Arshakunyats Avenue of Shengavit is home to many trade shops, galleries and commercial offices, including the "Synopsys Armenia" headquarters and "Hayrenik" cinema-theatre. It is also home to Yerevan Mall, one of the largest shopping centres in Armenia. Many other large shopping centres are also operating in Shengavit, including "Petak" Trade Center, "Yerevan" Market, and "AR-BE" Armenian-Belarusian Trading House.

Health

- The Shengavit Medical Center (founded in 1938) is a multidisciplinary medical diagnostic institution with services in obstetrics, gynecology and reproductive health, as well as general surgery, otolaryngology (ENT), cardiovascular, eye laser correction, aesthetic surgery and other narrow professional areas. It includes "Shengavit" Maternity Hospital.
- "Surb Astvatsamair" (Holy Virgin) Medical Center (since 1982) specializes in pediatric and adult surgery, resuscitation (including 3rd level pediatric resuscitation), thoracic, cardiac and plastic surgery, polytrauma and neurosurgery. Includes the hospital complex and the adjacent "Artashisyan" polyclinic.
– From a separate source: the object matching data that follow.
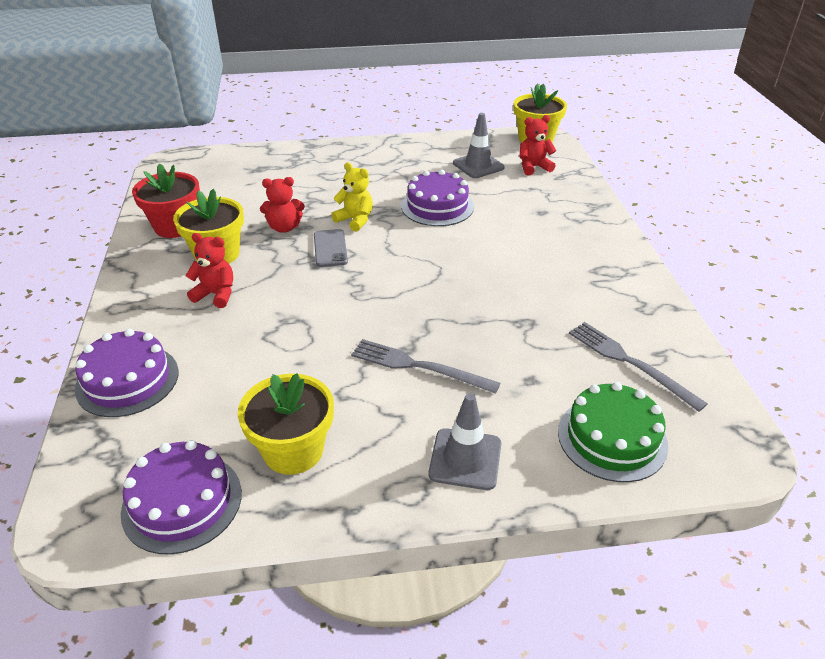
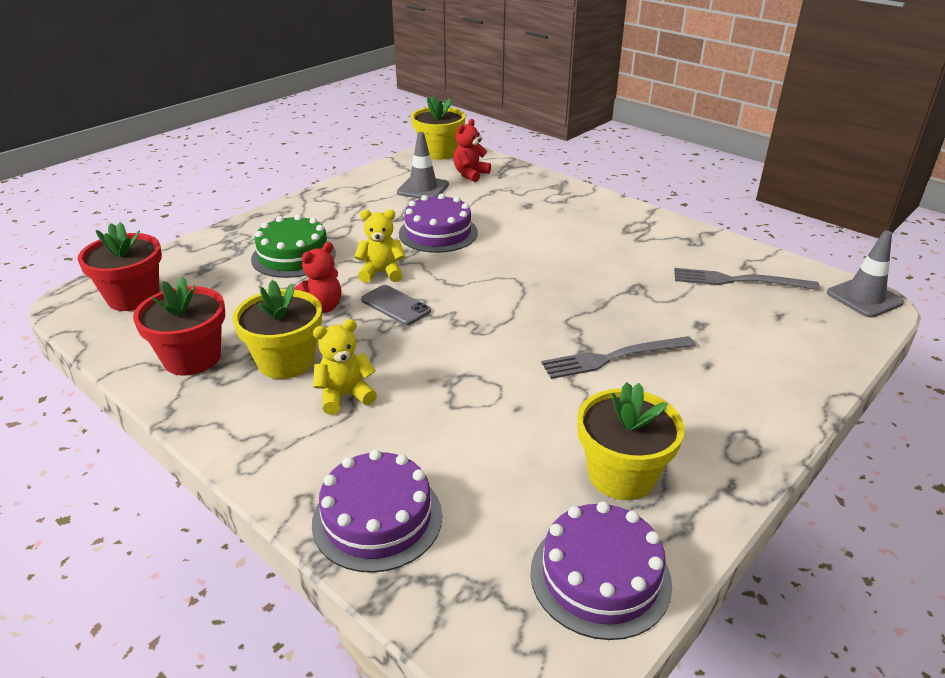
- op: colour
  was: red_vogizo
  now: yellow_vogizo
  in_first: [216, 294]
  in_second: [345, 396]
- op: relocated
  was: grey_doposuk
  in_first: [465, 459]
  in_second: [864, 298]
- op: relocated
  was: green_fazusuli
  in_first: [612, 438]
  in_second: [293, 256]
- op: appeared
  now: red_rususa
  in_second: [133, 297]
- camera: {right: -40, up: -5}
- "Karmir Blur" Health Center (since 1965) is a multi-profile primary health care institution that provides comprehensive outpatient services for both adults and children.
- "Arshakunyats" Health Center (since 1970) provides outpatient medical care and services to the population.
- "Bagratunyats" Health Center (since 1970) is a comprehensive health center that has separate adult and pediatric departments.